**WRITTEN REQUEST:**
Find each line in the items below that contains the word "threshold", and copy those lines out in full.

— BEGIN LISTING —

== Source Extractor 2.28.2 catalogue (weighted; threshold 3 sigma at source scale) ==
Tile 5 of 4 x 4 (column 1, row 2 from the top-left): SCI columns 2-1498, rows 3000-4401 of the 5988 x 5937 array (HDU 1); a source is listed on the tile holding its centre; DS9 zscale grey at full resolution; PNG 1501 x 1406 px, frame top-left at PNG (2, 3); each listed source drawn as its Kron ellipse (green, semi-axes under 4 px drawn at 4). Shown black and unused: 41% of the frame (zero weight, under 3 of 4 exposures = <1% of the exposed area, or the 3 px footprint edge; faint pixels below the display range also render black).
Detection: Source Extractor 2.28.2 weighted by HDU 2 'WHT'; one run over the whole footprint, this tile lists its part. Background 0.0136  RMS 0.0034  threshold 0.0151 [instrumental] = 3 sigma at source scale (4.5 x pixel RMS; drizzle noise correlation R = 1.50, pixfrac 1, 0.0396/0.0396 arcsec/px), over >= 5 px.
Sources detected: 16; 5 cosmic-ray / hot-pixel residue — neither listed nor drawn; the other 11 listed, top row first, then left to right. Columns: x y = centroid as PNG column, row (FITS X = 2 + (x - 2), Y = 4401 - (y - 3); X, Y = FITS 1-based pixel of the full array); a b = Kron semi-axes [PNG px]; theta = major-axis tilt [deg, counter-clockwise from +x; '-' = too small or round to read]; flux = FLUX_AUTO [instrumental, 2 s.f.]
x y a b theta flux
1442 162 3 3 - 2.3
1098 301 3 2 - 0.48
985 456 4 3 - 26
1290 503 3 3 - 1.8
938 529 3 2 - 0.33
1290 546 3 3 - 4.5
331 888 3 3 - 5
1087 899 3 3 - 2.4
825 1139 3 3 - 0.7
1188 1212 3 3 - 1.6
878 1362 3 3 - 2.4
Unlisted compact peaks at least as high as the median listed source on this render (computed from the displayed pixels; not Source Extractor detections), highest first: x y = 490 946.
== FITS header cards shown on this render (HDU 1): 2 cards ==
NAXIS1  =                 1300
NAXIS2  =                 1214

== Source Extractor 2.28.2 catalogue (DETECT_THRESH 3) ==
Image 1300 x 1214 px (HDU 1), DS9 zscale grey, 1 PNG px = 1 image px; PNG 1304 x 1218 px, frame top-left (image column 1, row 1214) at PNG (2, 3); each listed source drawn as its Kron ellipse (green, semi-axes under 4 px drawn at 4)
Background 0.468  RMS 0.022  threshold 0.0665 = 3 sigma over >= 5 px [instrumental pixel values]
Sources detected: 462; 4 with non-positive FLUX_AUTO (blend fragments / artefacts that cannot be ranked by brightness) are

— END LISTING —

**TASK RESULT:**
== Source Extractor 2.28.2 catalogue (weighted; threshold 3 sigma at source scale) ==
Detection: Source Extractor 2.28.2 weighted by HDU 2 'WHT'; one run over the whole footprint, this tile lists its part. Background 0.0136  RMS 0.0034  threshold 0.0151 [instrumental] = 3 sigma at source scale (4.5 x pixel RMS; drizzle noise correlation R = 1.50, pixfrac 1, 0.0396/0.0396 arcsec/px), over >= 5 px.
Background 0.468  RMS 0.022  threshold 0.0665 = 3 sigma over >= 5 px [instrumental pixel values]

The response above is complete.